June was a truly explosive month for decentralized finance markets, and those bullish metrics have impacted the Ethereum network in a similar way. ETH prices, however, are still lagging far behind.

Cryptocurrency markets are back in the red as we begin another week but the same cannot be said for DeFi protocols which continue to hit new highs in terms of the total value of crypto collateral locked up (TVL).

Another new day brings another new all-time high for DeFi TVL, which has now reached $1.86 billion according to DeFi Pulse. Over the past 30 days, the amount of digital collateral that has entered markets has surged by 85%.

This has largely been driven by token distribution incentives from Compound Finance and Balancer. Other DeFi platforms such as bZx have scrambled to jump on this liquidity farming bandwagon with planned upgrades themselves.

Kyber Network’s KNC token has surged to a two-year high just below $2 over the weekend as a highly anticipated governance upgrade called Katalyst is due to be rolled out this week. DEX protocol 0x has also been performing well following the launch of its own exchanged dubbed Matcha.

Industry observers have noted that the TVL reported by metrics websites like DeFi Pulse don’t include some of the other big players such as Curve and Uniswap V2,

While DeFiPulse is now tracking more projects than last month. It is still missing Curve (50M), Uniswap V2 (43K), etc. We are certainly already $2B if not more

With these two platforms included, TVL would already be at $2 billion which is double what it was this time last month.

Impact on Ethereum

All of this additional activity has had a big impact on the Ethereum network, upon which DeFi is predominantly based. In its latest monthly report, blockchain solutions firm ConsenSys has taken a deep dive into Ethereum by numbers.

In terms of the physical network, there are 8,035 live mainnet nodes across the globe which is an increase of 584 from the previous month. The number of total unique ETH addresses has topped 100 million, climbing 4% from the same figure in May.

Total Ethereum supply has increased by around 400k and is now currently at 111.5 million ETH. The percentage of this total locked into DeFi smart contracts is currently around 2.8% (roughly 3.1 million ETH).

The number of mining pools that produced over 90% of all blocks on Ethereum currently stands at 56. The number of daily transactions on the network hit its highest level since January 2018 late last month at 1,111,318. This is not far off the all-time high of 1,349,890 during the ICO boom in 2017/2018.

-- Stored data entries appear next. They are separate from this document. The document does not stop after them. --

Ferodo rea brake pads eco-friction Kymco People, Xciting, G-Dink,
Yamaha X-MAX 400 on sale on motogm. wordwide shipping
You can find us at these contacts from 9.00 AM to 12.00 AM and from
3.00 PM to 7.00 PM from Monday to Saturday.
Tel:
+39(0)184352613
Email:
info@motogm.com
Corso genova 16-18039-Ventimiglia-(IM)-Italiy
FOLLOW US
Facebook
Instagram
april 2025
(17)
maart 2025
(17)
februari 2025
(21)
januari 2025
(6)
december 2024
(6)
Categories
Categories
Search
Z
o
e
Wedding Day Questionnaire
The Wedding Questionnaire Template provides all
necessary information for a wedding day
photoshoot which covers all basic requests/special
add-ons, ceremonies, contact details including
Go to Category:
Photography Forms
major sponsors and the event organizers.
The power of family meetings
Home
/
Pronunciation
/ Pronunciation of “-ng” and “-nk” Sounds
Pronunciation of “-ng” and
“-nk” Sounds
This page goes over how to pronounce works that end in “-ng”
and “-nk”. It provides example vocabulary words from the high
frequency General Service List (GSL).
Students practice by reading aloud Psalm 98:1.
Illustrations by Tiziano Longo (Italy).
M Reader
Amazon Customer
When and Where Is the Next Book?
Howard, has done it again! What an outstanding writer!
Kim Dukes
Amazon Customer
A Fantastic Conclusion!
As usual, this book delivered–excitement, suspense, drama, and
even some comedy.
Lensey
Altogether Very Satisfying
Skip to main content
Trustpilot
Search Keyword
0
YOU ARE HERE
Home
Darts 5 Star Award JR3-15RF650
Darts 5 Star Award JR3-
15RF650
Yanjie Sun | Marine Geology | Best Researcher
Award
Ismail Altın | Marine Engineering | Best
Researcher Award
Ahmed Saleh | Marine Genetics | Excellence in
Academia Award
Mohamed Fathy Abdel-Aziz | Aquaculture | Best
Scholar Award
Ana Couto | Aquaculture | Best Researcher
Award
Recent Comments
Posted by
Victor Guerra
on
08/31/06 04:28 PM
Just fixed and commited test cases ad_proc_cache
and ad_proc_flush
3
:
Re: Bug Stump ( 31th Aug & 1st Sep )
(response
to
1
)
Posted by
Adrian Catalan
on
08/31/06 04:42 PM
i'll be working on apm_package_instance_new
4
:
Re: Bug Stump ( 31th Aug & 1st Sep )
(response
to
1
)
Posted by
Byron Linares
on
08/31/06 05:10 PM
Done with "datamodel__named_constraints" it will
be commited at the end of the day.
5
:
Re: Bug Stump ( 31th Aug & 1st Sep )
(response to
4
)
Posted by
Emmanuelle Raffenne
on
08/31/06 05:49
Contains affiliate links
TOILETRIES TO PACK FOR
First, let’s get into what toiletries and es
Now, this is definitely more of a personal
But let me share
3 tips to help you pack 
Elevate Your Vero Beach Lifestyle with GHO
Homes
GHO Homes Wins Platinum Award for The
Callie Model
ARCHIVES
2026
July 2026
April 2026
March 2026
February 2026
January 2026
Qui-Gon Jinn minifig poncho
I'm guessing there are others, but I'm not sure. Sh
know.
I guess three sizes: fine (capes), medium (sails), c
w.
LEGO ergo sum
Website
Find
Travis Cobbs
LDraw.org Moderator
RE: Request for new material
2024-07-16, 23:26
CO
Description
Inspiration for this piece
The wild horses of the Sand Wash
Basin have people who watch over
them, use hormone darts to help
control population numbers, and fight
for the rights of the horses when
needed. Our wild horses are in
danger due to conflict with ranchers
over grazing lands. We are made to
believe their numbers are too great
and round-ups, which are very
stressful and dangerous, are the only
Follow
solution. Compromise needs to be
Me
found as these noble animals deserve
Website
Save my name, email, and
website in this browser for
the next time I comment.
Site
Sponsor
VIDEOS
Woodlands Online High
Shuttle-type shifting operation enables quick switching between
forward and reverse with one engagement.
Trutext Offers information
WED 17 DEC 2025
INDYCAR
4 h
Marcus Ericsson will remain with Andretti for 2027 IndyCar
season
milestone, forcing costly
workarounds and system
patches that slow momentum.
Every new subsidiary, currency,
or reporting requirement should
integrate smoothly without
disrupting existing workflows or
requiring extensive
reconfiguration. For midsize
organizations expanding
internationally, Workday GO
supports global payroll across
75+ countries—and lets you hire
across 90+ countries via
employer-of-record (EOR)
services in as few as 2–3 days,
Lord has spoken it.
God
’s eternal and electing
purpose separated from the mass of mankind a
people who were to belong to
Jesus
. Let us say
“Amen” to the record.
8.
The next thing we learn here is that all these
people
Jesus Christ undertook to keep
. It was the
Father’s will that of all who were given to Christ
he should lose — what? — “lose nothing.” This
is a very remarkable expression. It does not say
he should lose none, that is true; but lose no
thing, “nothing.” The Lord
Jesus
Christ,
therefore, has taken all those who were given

The recently launched SKALE network can support around 2,000 transactions per second per chain which may alleviate some of those scalability issues which have long plagued the blockchain.

SKALE is being rolled out in three phases. The first of these phases launched on June 30 and contained a restricted mainnet that does not have staking or transfers enabled. A proof-of-use mainnet with staking and bounty enabled is due in Q3 with the launch of the SKL token and the ConsenSys Activate platform. 90 days after this, the restrictions will be removed which comprises the third stage of the launch.

The report moved on to dApp usage on Ethereum which has also grown in June. In total there were 2,883 dApps on the network. There were also over 50,000 daily dApp users in June, an increase of over 50% from the previous month. DeFi is likely to be largely responsible for this increase. The amount of ETH locked in DeFi increased by over 18% in the month of June.

Daily active users on MakerDAO almost doubled last month to 4,453, while figures regarding the developer community had also increased in terms of software kit downloads and Github repos.

Ethereum Price Still Bearish

These rosy figures are all very bullish for the network and Ethereum fundamentals but from a price standpoint, ETH is still very much in bear territory.

Ethereum prices have broken down over the month of June, falling from a monthly high of around $250 to current levels just above $225. ETH dipped as low as $215 a couple of times but support has generally held, it is fallen below the 50-day moving average, however.

ETH Chart – Trading View

The 10% slide for the month has been in line with a general crypto market decline led by Bitcoin which has failed to make it back into the five-figure territory. Analysts are predicting further losses for Ethereum if the $220 support level breaks, a plunge back to around $175 could be in the cards.

The major problem Ethereum has suffered during the DeFi boom has been a surge in network fees. Gas usage has soared to all-time highs according to Etherscan.io, and with it has come an increase in costs to use the network.

The median transaction fee has risen from around $0.05 to roughly $0.30 over the past couple of months according to Bitinfocharts.com. This is felt the most by those doing DeFi with smaller sums since each action on the network uses some amount of gas. These costs can be paid for swapping tokens, connecting Metamask, or claiming rewards from liquidity farming. The whales are unlikely to be bothered by minor annoyances such as network fees.

The crypto community has aired its views on the increasing cost of using the Ethereum network which has become painfully evident recently. This is the primary problem that ETH 2.0 hopes to fix when the protocol finally sees the light of day, which may not be for several months yet.

Ethereum on-chain metrics have improved, as evidenced by the ConsenSys report, but prices may not recover until the network can be scaled to cope with the increased demand that DeFi has put on it recently. Until then, Ethereum prices could well slide further south regardless of what happens in the budding world of decentralized finance.